When I asked Wilson where companies could look for examples of good conversational AI in action—or, for that matter, educational resources to educate the next generation of businesses—he admitted there are slim pickings.
“There’s not a lot out there yet, to be honest,” he says. “And those companies that are doing it are doing it kind of as a trial-and-error test.”
What you see now are chatbots—clunky, for the most part, owing to only basic knowledge of bot scripting and nascent AI. But things are improving, slowly.
To paraphrase Wilson’s predictions:
The path to conversational AI that really serves as a personal assistant in an app is going to come with improved natural language understanding (NLU) technology, more seamless integration with business and consumer data, and the ability to run a network of interconnected algorithms instantaneously to deliver hyper-personalized content in a human-centric, conversational interface.
And while, he admits, there is no clear vision for how the conversational AI-driven apps of the future will ultimately be developed, it’s worthwhile diving in now—for the learnings.
“The first step for any business is to deploy a chatbot in their app,” he urges. “And don’t go simple.
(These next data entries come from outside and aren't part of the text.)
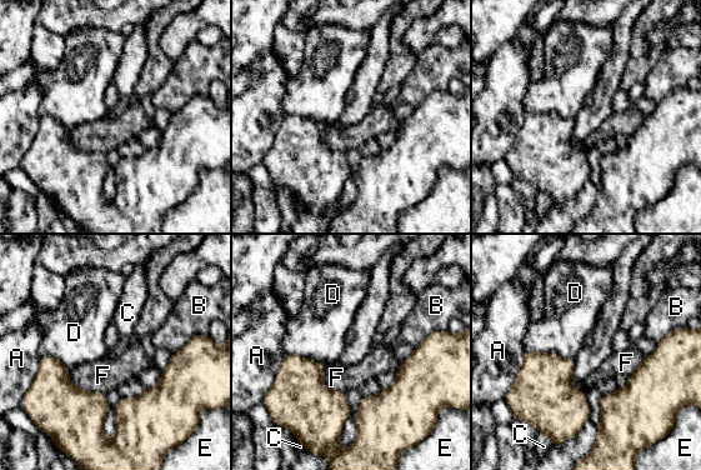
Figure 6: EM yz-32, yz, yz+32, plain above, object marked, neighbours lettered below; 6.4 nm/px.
keep()
A, B, C, D, E and F are other cells; border along (575, 360), (572, 373) in figure 6; none of them fits

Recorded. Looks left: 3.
check(3d, 4 µm, (1964, 602, 590))
an open end

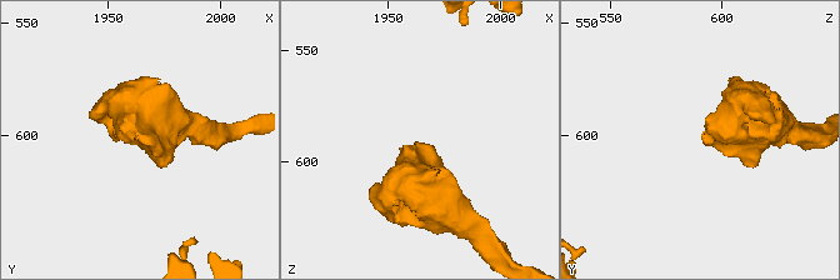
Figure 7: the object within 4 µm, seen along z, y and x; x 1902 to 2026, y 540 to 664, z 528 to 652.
check(em, xy, step 8, tint, (1962, 602, 591))
now the EM

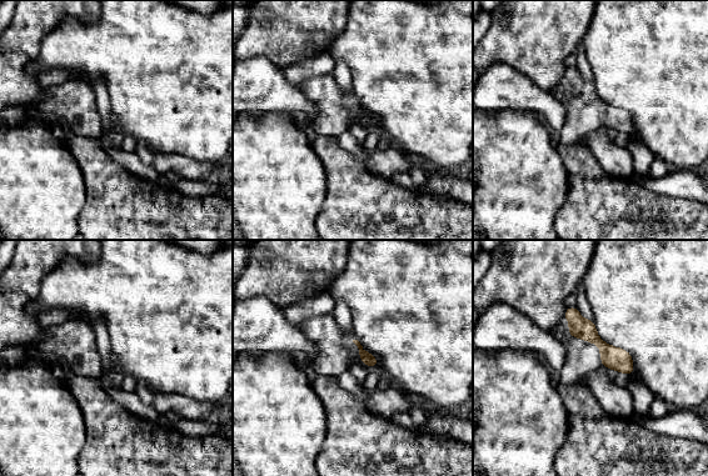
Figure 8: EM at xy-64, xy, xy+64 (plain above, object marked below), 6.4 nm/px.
check(em, planes, letters, same)
another direction

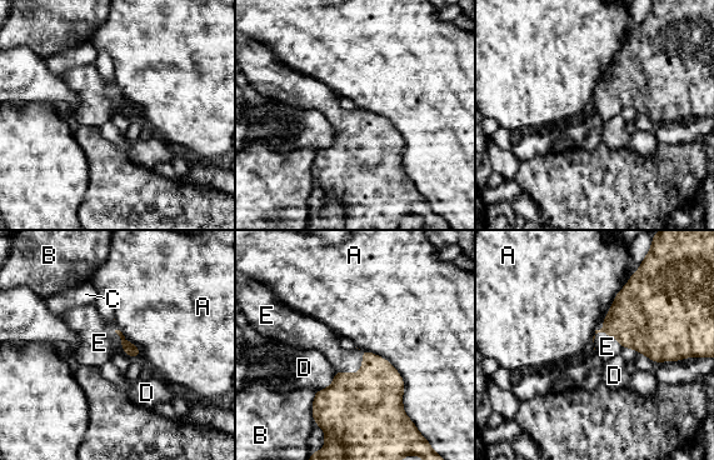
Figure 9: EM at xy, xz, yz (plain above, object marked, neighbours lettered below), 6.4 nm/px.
connect(E)
E is the same cell, A, B, C and D are other cells; passes into it along (643, 318), (608, 334), (607, 346) in figure 9; it goes on there

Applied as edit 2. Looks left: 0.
done(separate at figure 3, connect at figure 9, rest unchecked)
Pick something that’s more sophisticated—if budget allows—so that you can deliver an even more personalized customer experience.”
Yes, he acknowledges, the chatbot you deploy today may be obsolete in a year and you’ll need to start over with new tech. But it won’t be a loss. You will have learned not just how to script conversation for bots and how to train them to follow a complicated decision tree or handle custom requests. You will have changed your thinking.
“Think of it this way,” Wilson suggests. “Instead of organizing your business in Excel, you’ll start doing it with bots—bots that can learn both from your staff and from the patterns in customer engagement. Instead of digging up info in a spreadsheet, you’ll just ask a bot to find it for you.”
And in this fundamental shift, you will understand that conversation is not just a convenience or a fun application feature—it’s how we do everything in our lives.
As idyllic as all of this sounds, I prod Wilson for a timeline: When will we actually see this come to pass?
“Big companies are already starting to roll it out,” he tells me. “There’s a bigger return on investment for them so they’re actively working on it.” And as soon as they roll it out, Wilson predicts, we’ll all be using it.
It’s only a matter of time, then, until sophisticated, conversational AI becomes the norm—not the exception.